* Excerpted text
2002-10-22 Thread Terry Lambert
Tony Finch wrote:
  You are arguing that there is nothing that can account for the
  performance difference, when in fact there is a measured
  performance difference.
 
 No, I'm saying that some of what you said is either wrong or
 misleading, and the comment about security was especially stupid.

Yes, it was misleading, in that I didn't provide full implementation
details, so a naieve reader looking to reimplement malloc() as it was
implemented on FreeBSD, would get it wrong.

The security comment had to do with the fact that zeroing occurs in
the kernel in the idle loop, and can account for a large latency in
the case of a big demand in user space.  It's a philosophy issue that
led to the implementation, and it has a performance impact that's
higher in FreeBSD than in Linux, under some usage patterns.


I don't think it's necessary to discuss the implementation details
to the level of documenting them for people wanting to reimplement
the code.

The context of the current discussion is a FreeBSD admin with Linux
users bitching at him about core dumps in an overcommit case, where
he's hitting an administrative limit, and then trying to dereference
a pointer to a page that has an established mapping, but for which
there is no page available to act as backing store.

* Directions for this task
Sum up the mailing-list reply above in two sentences.

* Data for review

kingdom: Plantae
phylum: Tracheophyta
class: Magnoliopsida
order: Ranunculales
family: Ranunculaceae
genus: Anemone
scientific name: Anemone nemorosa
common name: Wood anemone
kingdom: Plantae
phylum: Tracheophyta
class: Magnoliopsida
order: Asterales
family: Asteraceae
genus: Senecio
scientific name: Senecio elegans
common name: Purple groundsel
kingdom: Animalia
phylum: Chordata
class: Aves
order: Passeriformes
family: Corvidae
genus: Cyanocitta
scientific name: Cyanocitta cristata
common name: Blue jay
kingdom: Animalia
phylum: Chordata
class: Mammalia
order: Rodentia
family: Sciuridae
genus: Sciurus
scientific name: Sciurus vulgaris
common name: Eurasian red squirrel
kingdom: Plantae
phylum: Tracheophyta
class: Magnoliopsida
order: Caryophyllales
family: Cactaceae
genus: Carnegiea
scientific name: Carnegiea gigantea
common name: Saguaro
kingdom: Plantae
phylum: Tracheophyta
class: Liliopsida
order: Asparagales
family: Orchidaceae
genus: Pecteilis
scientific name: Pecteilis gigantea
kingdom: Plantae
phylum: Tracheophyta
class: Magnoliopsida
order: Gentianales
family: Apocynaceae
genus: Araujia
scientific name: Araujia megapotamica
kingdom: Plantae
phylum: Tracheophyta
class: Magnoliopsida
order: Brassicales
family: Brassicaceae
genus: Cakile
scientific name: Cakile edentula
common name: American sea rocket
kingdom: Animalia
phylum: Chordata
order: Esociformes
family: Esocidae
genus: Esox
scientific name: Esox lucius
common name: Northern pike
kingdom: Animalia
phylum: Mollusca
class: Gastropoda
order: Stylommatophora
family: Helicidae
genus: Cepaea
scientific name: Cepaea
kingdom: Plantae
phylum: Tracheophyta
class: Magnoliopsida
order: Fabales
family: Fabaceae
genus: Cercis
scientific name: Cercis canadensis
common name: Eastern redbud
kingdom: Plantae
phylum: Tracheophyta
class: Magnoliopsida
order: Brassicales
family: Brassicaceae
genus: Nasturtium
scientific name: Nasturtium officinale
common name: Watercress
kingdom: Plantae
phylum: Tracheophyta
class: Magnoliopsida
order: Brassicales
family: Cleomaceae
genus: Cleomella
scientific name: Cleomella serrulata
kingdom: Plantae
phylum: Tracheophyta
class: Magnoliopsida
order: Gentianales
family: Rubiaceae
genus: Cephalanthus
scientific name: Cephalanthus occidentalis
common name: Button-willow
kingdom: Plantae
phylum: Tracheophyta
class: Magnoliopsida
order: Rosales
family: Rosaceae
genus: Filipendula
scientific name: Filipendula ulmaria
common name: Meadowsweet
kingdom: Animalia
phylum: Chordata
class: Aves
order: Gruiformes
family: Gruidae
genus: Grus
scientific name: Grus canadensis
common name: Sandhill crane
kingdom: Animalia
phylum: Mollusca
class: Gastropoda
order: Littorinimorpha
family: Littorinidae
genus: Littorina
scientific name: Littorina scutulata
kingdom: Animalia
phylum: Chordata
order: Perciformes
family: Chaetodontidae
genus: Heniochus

* Task answer
The writer concedes that the earlier explanation was misleading because it left out full implementation details, and says the security comment concerned zeroing done in the kernel's idle loop, a design philosophy that can cost FreeBSD more performance than Linux under some usage patterns. The writer sees no need to document those details for would-be reimplementers, since the discussion concerns a FreeBSD admin whose Linux users complain about core dumps in an overcommit case where an administrative limit is hit and a pointer is dereferenced to a mapped page with no backing store available.